====== Source records ======
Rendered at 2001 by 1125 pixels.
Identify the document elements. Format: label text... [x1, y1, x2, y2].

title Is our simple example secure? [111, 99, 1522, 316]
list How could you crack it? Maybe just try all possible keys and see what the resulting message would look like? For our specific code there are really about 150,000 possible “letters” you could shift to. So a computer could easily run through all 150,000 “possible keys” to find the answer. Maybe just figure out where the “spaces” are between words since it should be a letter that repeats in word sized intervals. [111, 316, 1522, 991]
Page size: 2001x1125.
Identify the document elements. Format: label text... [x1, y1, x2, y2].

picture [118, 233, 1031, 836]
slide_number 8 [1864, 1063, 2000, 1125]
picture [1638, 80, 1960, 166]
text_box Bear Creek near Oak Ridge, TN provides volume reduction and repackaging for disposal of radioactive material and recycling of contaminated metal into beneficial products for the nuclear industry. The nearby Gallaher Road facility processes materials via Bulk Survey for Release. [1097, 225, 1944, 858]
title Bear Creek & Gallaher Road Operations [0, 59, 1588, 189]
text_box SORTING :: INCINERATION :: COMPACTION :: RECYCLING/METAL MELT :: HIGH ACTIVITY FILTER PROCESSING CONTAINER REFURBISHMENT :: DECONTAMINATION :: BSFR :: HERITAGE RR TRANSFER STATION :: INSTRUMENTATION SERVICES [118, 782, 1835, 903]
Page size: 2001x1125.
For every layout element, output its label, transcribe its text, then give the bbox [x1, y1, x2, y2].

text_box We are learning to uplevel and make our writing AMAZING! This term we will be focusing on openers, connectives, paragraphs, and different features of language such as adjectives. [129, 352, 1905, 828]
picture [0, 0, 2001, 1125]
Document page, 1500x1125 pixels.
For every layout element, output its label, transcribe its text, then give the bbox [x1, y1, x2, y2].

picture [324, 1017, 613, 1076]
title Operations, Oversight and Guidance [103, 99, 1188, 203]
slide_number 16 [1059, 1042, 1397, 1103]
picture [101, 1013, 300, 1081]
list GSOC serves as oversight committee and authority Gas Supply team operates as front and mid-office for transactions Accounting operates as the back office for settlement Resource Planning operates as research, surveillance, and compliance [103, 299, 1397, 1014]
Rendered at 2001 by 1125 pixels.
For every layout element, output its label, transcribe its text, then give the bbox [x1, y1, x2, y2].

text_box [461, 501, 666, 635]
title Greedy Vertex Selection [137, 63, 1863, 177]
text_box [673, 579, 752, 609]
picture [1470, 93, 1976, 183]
======
**Exercise details:** Copy every record exactly as presented.

**Written answer:**
Rendered at 2001 by 1125 pixels.
Identify the document elements. Format: label text... [x1, y1, x2, y2].

title Is our simple example secure? [111, 99, 1522, 316]
list How could you crack it? Maybe just try all possible keys and see what the resulting message would look like? For our specific code there are really about 150,000 possible “letters” you could shift to. So a computer could easily run through all 150,000 “possible keys” to find the answer. Maybe just figure out where the “spaces” are between words since it should be a letter that repeats in word sized intervals. [111, 316, 1522, 991]
Page size: 2001x1125.
Identify the document elements. Format: label text... [x1, y1, x2, y2].

picture [118, 233, 1031, 836]
slide_number 8 [1864, 1063, 2000, 1125]
picture [1638, 80, 1960, 166]
text_box Bear Creek near Oak Ridge, TN provides volume reduction and repackaging for disposal of radioactive material and recycling of contaminated metal into beneficial products for the nuclear industry. The nearby Gallaher Road facility processes materials via Bulk Survey for Release. [1097, 225, 1944, 858]
title Bear Creek & Gallaher Road Operations [0, 59, 1588, 189]
text_box SORTING :: INCINERATION :: COMPACTION :: RECYCLING/METAL MELT :: HIGH ACTIVITY FILTER PROCESSING CONTAINER REFURBISHMENT :: DECONTAMINATION :: BSFR :: HERITAGE RR TRANSFER STATION :: INSTRUMENTATION SERVICES [118, 782, 1835, 903]
Page size: 2001x1125.
For every layout element, output its label, transcribe its text, then give the bbox [x1, y1, x2, y2].

text_box We are learning to uplevel and make our writing AMAZING! This term we will be focusing on openers, connectives, paragraphs, and different features of language such as adjectives. [129, 352, 1905, 828]
picture [0, 0, 2001, 1125]
Document page, 1500x1125 pixels.
For every layout element, output its label, transcribe its text, then give the bbox [x1, y1, x2, y2].

picture [324, 1017, 613, 1076]
title Operations, Oversight and Guidance [103, 99, 1188, 203]
slide_number 16 [1059, 1042, 1397, 1103]
picture [101, 1013, 300, 1081]
list GSOC serves as oversight committee and authority Gas Supply team operates as front and mid-office for transactions Accounting operates as the back office for settlement Resource Planning operates as research, surveillance, and compliance [103, 299, 1397, 1014]
Rendered at 2001 by 1125 pixels.
For every layout element, output its label, transcribe its text, then give the bbox [x1, y1, x2, y2].

text_box [461, 501, 666, 635]
title Greedy Vertex Selection [137, 63, 1863, 177]
text_box [673, 579, 752, 609]
picture [1470, 93, 1976, 183]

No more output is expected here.